Duggan and Young were the top two vote-getters in a field of eight candidates. With 99 percent of precincts reporting, Duggan collected more than 43,000 votes, or 67 percent, while Young garnered more than 17,000 votes, or 27 percent, the Detroit Free Press reported.
Duggan outspent Young by about $1.6 million to about $22,000. But Young had strong name recognition, being the son of Coleman Young, the city’s first black mayor, who was elected in 1973 and served for two decades. The elder Young died in 1997.
“Thank you, Detroit,” Duggan told a packed crowd at a hotel. “I saw the numbers come in and it was just overwhelming.”
The disparity in their campaign budgets meant Young needed to rely on his late father’s reputation and on coverage of media events, rather than expensive advertising.
Duggan, 59, became Detroit’s first white mayor in 40 years when he was elected in 2013, in a city whose population is more than 80 percent black. During his first term he has been credited with restoring routine trash collections, relaunching street sweeping and making Detroit the nation’s first big city to install an all-LED (light-emitting diode) streetlight system, the Free Press reported.
But Duggan said that much work remains to secure a win in the general election.
“While the election results are strong ... we’re not taking anything for granted,” he said. “We’re going after every single vote. This fall I’m going to talk to the people of Detroit. ... You’re not going to hear me attack my opponent, I’m not going to do it.”
Meanwhile, Young, 34, has accused Duggan of neglecting the city’s poor while attracting new investment in the city’s Downtown and Midtown neighborhoods.
On Tuesday, Young gave his supporters credit for his second-place finish, the Free Press reported.

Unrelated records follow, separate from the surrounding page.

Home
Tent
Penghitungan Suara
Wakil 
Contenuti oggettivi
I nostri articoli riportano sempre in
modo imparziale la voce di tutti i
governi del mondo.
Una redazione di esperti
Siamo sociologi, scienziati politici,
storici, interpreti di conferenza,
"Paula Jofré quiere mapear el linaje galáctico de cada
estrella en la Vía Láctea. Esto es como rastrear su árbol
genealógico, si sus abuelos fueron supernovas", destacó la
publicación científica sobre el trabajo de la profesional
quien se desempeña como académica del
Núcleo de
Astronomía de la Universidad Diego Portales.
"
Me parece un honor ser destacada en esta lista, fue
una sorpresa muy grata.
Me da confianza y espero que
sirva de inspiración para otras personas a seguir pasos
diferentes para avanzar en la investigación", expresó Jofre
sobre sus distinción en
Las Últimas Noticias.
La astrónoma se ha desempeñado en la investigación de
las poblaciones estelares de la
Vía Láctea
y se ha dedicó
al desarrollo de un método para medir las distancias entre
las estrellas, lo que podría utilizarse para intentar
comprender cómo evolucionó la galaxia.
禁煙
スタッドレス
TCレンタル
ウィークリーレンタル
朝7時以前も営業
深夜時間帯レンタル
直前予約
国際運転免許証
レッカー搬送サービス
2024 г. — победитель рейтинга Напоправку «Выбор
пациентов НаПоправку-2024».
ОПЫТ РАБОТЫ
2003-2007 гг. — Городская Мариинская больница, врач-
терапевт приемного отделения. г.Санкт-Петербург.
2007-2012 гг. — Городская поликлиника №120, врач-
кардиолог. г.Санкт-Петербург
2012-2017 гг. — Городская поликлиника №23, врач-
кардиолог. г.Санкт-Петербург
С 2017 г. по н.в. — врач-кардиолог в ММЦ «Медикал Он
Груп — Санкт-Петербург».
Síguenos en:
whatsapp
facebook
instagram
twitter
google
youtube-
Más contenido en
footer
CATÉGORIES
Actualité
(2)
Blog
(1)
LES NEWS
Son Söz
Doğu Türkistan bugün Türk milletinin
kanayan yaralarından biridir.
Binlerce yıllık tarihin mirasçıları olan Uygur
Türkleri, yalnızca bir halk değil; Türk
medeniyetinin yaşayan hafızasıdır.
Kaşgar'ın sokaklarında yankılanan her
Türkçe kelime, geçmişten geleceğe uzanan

“We have worked, we have sweat, we have bled, we have fought and now we are here,” Young said. “We are standing on the shoulders of our ancestors, of our grandparents, our parents … as we take this city back for the people.”
The six other candidates — Danetta Simpson, Donna Marie Pitts, Curtis Christopher Greene, Edward Dean, Angelo Brown and Articia Bomer — each garnered less than 1 percent of the vote as of late Tuesday.
This story includes reporting from the Associated Press.